Irish Catholic nuns exit a polling station after casting their ballots for the Seanad (senate) referendum in Dublin, Ireland, on October 4, 2013
Irish Catholic nuns exit a polling station after casting their ballots for the Seanad (senate) referendum in Dublin, Ireland, on October 4, 2013

Cash-strapped Ireland voted in a referendum on Friday on whether to back Prime Minister Enda Kenny's controversial proposals to abolish the upper house of parliament.

Opinion polls say voters will likely back the plans to scrap the Seanad, or Senate, which Kenny believes is elitist and ineffective, but turnout figures were alarmingly low by early evening.

In the fishing town of Killybegs in Donegal in the northwest, just over 12 percent of the electorate had cast their vote by 1530 GMT, while on the other side of the country in Co Kildare, university town Maynooth had a turnout of 14 percent.

In the Dublin Central constituency the turnout was at just 11.7 percent.

Previous voting patterns in referendums would indicate a surge after working hours but political commentators expect a similar national turnout to the last referendum when just 33.5 percent of the electorate cast their vote in November last year.

Opponents of Kenny's plans admit the 60-member upper house in its current form does not work but have said it should be reformed rather than closed.

Kenny shocked members of his own Fine Gael party when he said he would seek to scrap the upper house while campaigning during the last general election, in a move criticised as pandering to voters angered by the high cost of government in a country still recovering from a painful economic collapse.

Irish Catholic nuns exit a polling station after casting their ballots for the Seanad (senate) referendum in Dublin, Ireland, on October 4, 2013
Irish Catholic nuns exit a polling station after casting their ballots for the Seanad (senate) referendum in Dublin, Ireland, on October 4, 2013

Dublin was forced to accept an EU/IMF bailout in late 2010, with many blaming the country's politicians heavily for failing to properly manage the "Celtic Tiger" economic boom.

Fine Gael claim abolishing the upper house will save 20 million euros ($27 million).

A separate vote on whether to establish a new Court of Appeal is also taking place, with Dublin hoping the new institution will ease the heavy pressure on the heavily backlogged Supreme Court.

Sinead McNamara, returning officer for Cork County, said results would be known by Saturday afternoon.

An Irish Times poll last weekend found 44 percent will vote to abolish the Seanad, while 27 percent will vote to retain it. A further 21 percent said they did not know, and eight percent said they would not vote.

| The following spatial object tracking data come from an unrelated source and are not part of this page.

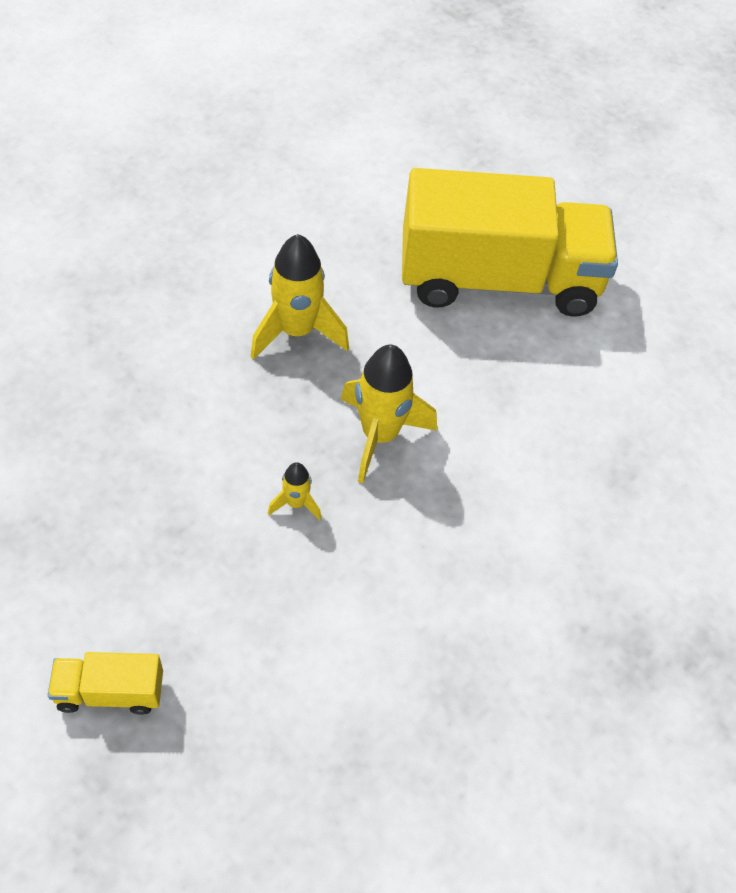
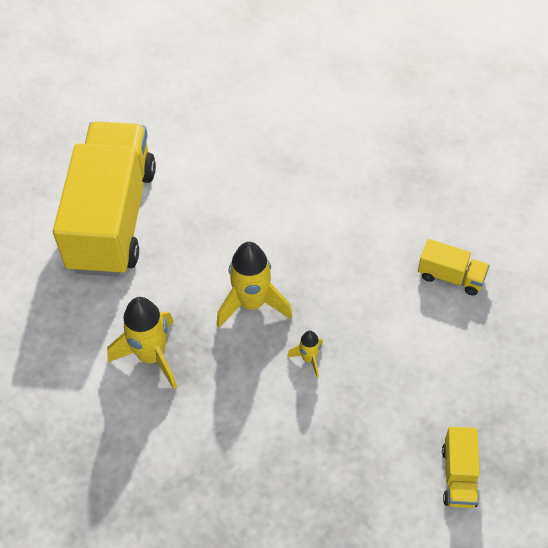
camera: 80 degrees left, 0 degrees up
none -> yellow truck [418,239,489,295]

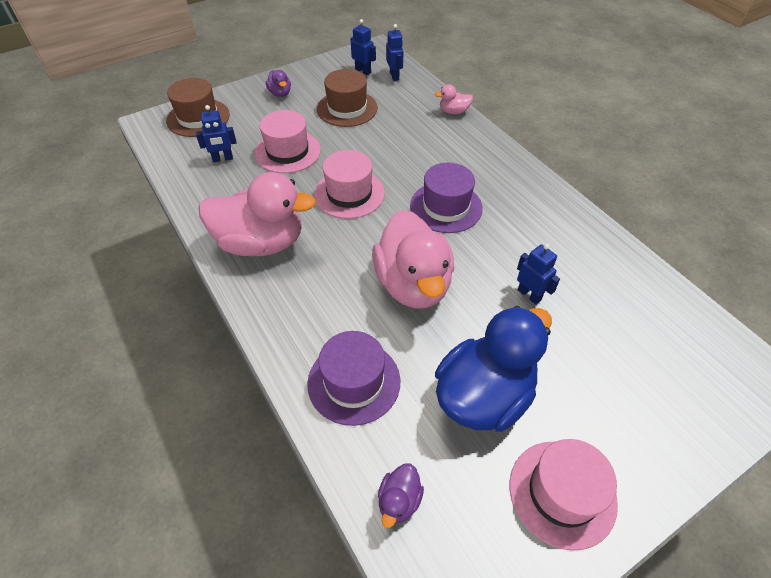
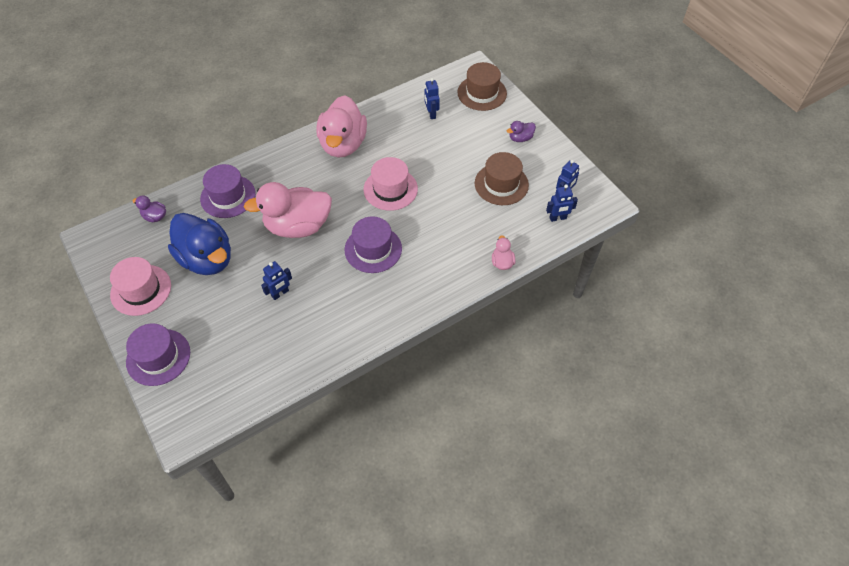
camera: 90 degrees right, 5 degrees up
pink hat [254,110,321,173] -> none
none -> purple hat [126,323,190,386]

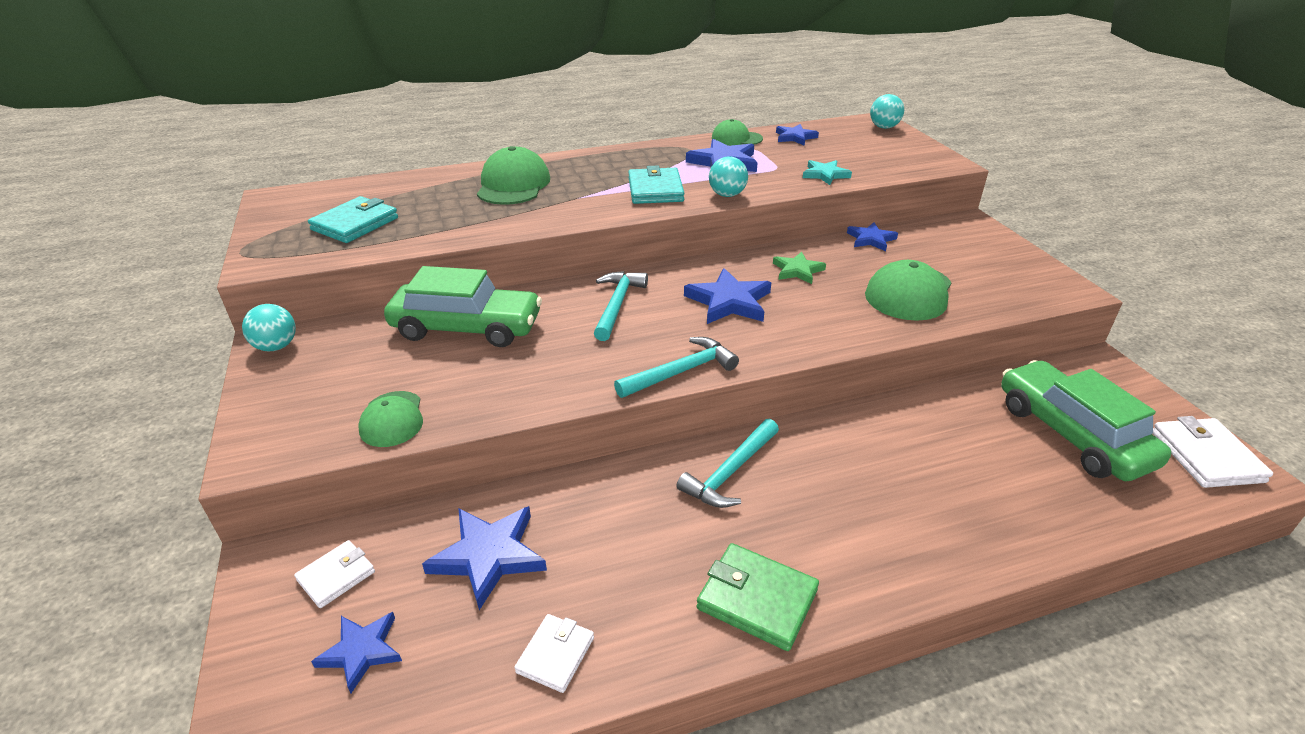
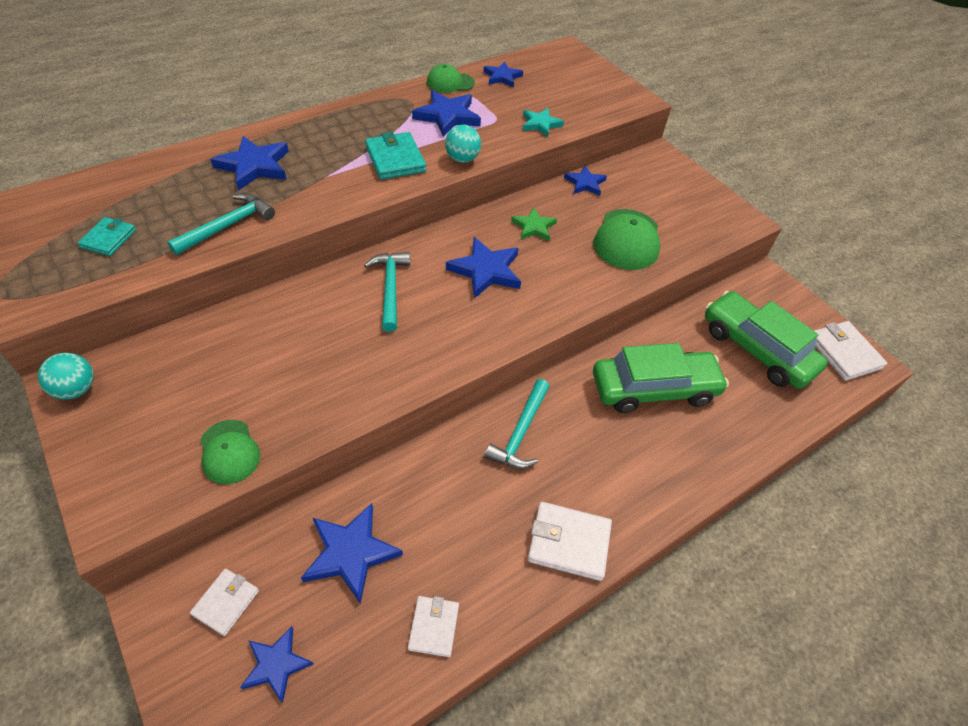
camera: 20 degrees left, 15 degrees up
turquoise wallet [308,196,398,243] -> turquoise wallet [78,217,136,256], size x0.63
green car [384,266,542,347] -> green car moved to [593,343,729,413]
green cap [477,146,550,205] -> blue star [211,136,289,191]
turquoise hammer [614,337,739,398] -> turquoise hammer moved to [167,193,275,255]
green wallet [697,543,819,651] -> white wallet [527,502,612,581]
turquoise ball [870,94,904,129] -> none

In a YouTube message Thursday, Kenny pointed out that other European Union nations had scrapped their upper houses without any negative effect on their democracies.

"Other small countries like Sweden and Denmark have clearly shown that single chamber parliaments not only cost less but they work much more effectively and with far greater transparency," he said.

"After 70 years of no change, it is time to save money, put the public ahead of politicians and abolish the Seanad."

But critics accuse Kenny's party of hiding behind a promise of savings to centralise power in the government's hands -- and close the door on wider political reform.

Katherine Zappone, an independent member of the Senate, warned that those pushing for a "Yes" vote were taking Ireland into "a constitutional no-man's-land" with no idea of the consequences of the decision for this generation and the generations that follow.

"A Yes vote will see the constitution of Ireland filleted and dismembered," she said. The Senate has 60 members, most of them elected by local councillors and by university graduates, although 11 are appointed by the prime minister.

Historically, many senators tend to be politicians who failed to gain a seat in a general election or those hoping to win a seat in the lower house at a future election.

The upper house is the less powerful house of parliament, often reduced to rubber-stamping legislation from the lower house.

Its ability to delay bills passed by the lower house for 90 days is its most powerful function, but that has only occurred twice in 75 years.